Stored data:
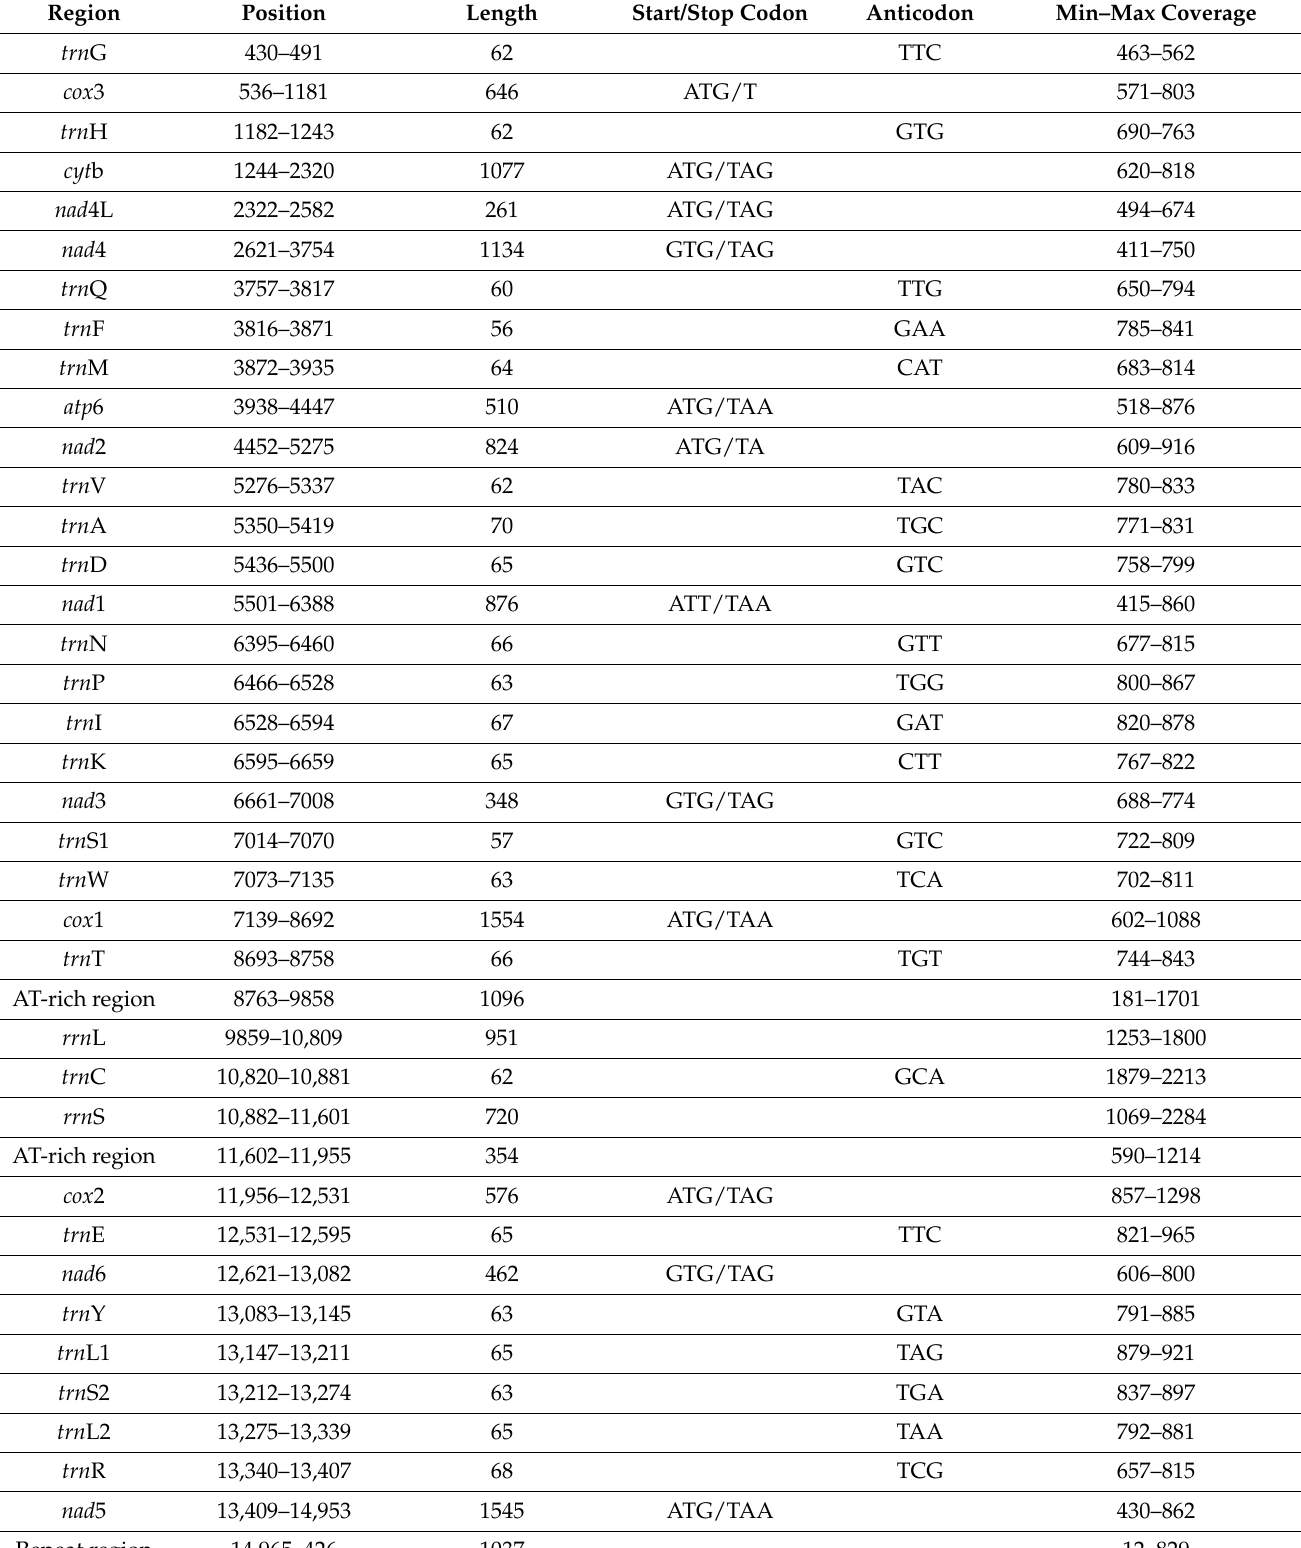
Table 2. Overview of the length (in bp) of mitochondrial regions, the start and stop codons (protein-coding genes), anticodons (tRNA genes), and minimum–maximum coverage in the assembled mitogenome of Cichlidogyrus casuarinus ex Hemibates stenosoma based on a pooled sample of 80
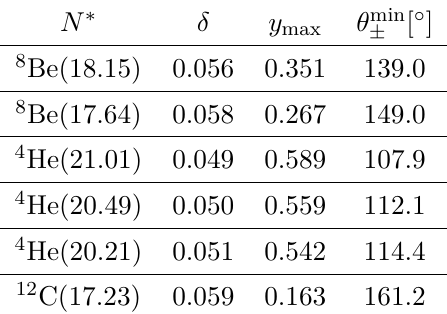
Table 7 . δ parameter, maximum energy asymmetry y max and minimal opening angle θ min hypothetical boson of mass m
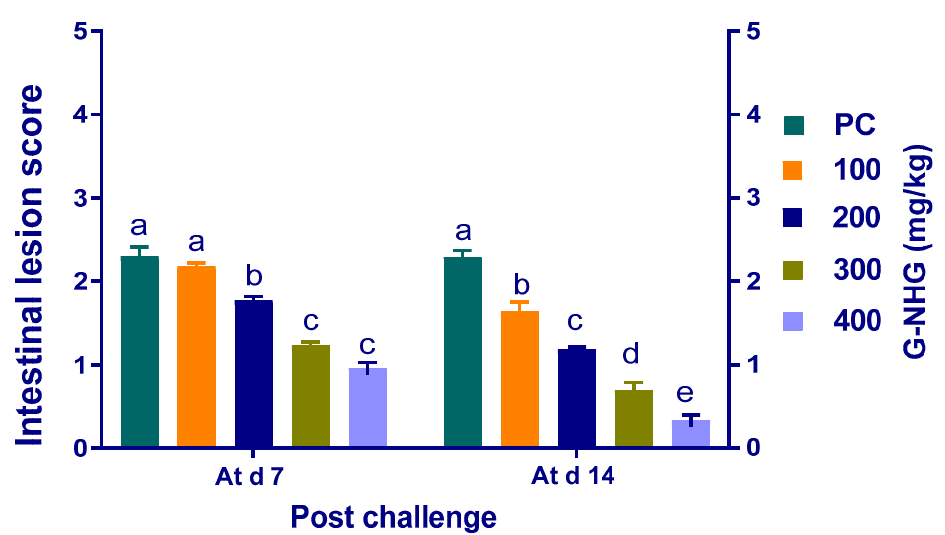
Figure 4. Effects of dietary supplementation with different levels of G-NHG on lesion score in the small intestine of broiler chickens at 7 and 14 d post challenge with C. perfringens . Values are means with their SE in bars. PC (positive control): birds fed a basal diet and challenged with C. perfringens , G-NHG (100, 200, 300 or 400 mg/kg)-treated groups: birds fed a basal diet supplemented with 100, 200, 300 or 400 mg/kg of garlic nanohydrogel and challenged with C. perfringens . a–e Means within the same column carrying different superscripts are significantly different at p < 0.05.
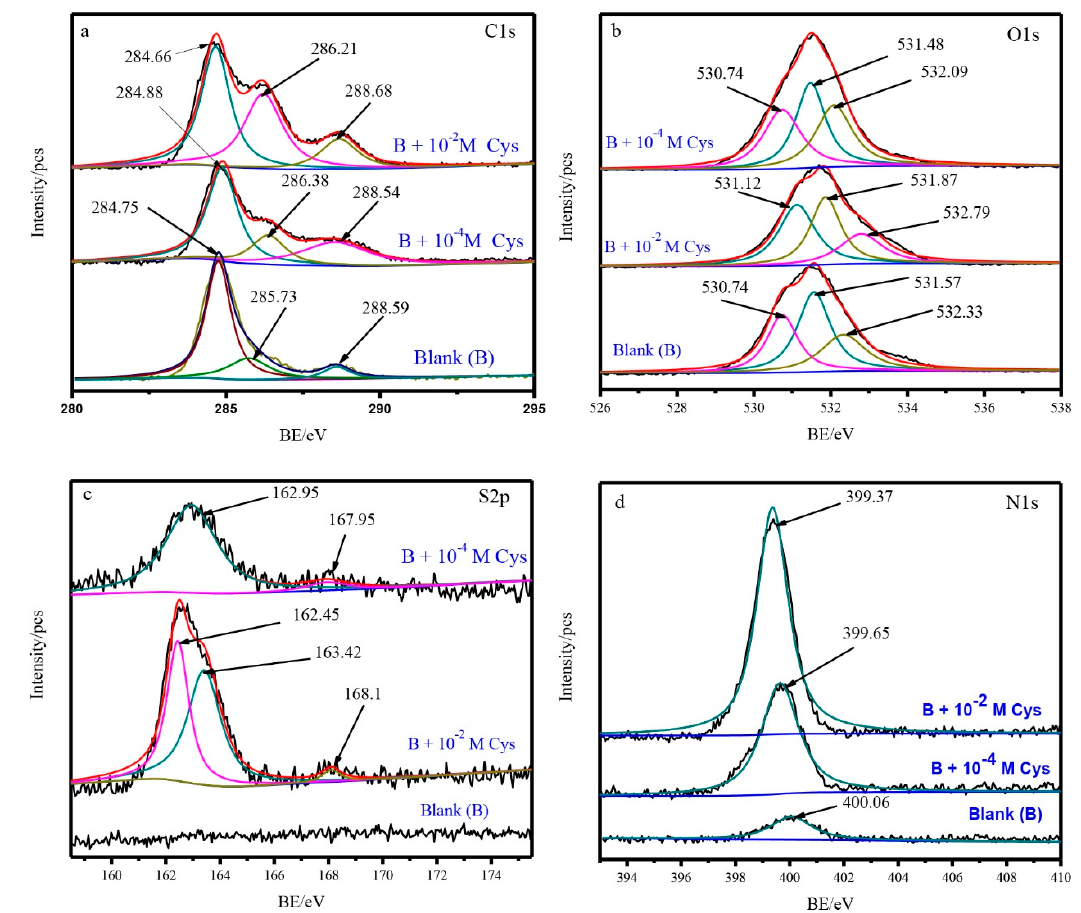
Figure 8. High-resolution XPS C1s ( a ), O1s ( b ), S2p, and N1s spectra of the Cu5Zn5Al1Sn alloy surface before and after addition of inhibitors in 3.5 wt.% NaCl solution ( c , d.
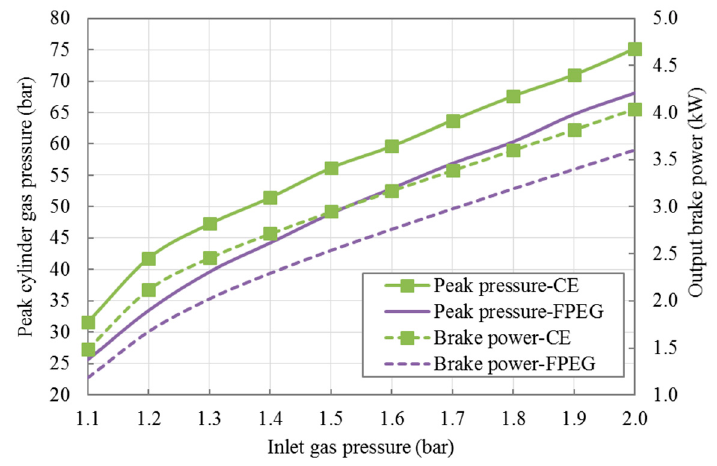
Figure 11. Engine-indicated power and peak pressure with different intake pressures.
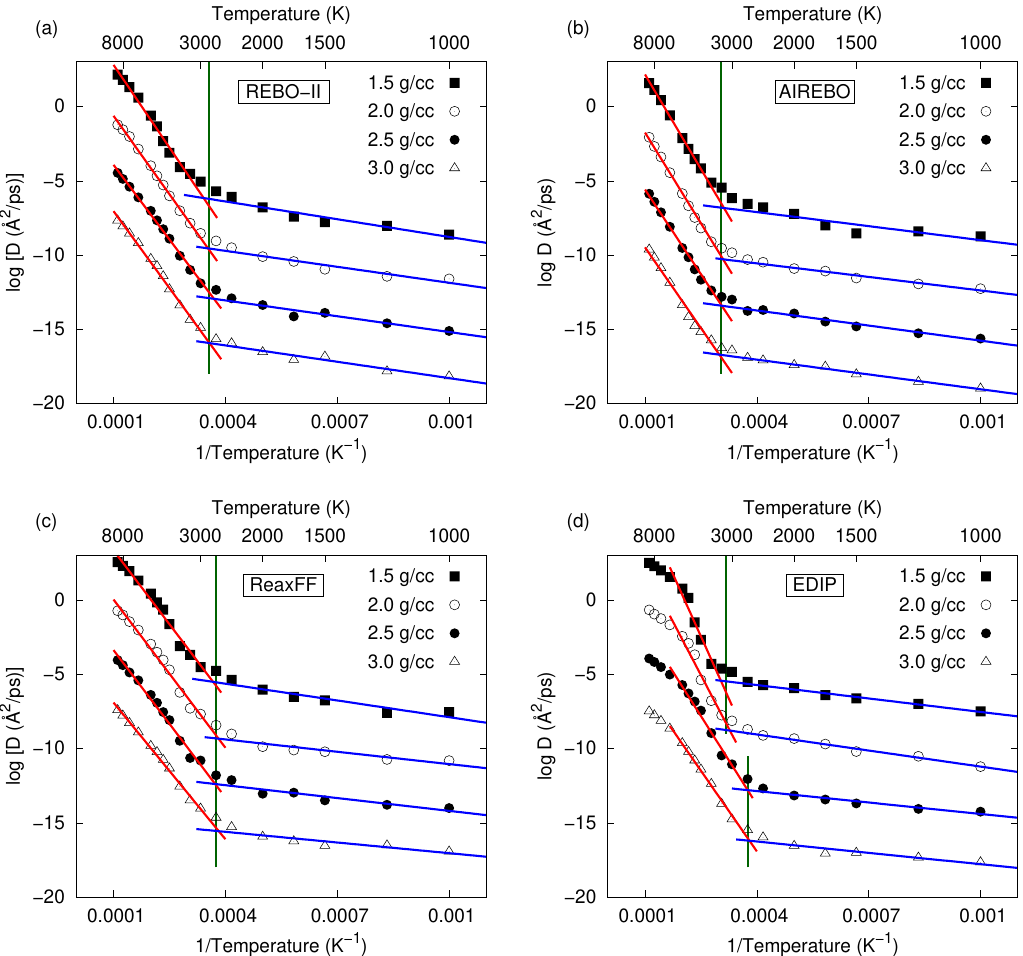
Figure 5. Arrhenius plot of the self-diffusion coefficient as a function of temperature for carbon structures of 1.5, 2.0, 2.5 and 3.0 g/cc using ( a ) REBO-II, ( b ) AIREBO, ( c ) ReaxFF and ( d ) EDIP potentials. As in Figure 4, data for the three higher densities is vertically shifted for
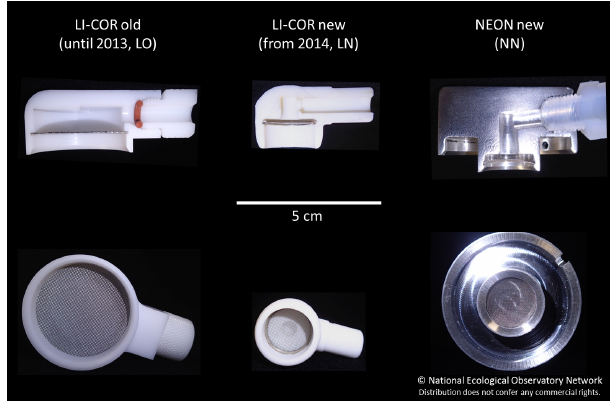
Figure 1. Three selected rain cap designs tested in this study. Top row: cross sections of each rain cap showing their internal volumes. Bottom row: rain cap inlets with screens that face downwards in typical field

_ABOUT THIS TASK_
Once the line containing "Figure 5. Arrhenius" is found, it and every line through the end of the records above should be output exactly, with no pictures.

_RESULT BELOW_
Figure 5. Arrhenius plot of the self-diffusion coefficient as a function of temperature for carbon structures of 1.5, 2.0, 2.5 and 3.0 g/cc using ( a ) REBO-II, ( b ) AIREBO, ( c ) ReaxFF and ( d ) EDIP potentials. As in Figure 4, data for the three higher densities is vertically shifted for
Figure 1. Three selected rain cap designs tested in this study. Top row: cross sections of each rain cap showing their internal volumes. Bottom row: rain cap inlets with screens that face downwards in typical field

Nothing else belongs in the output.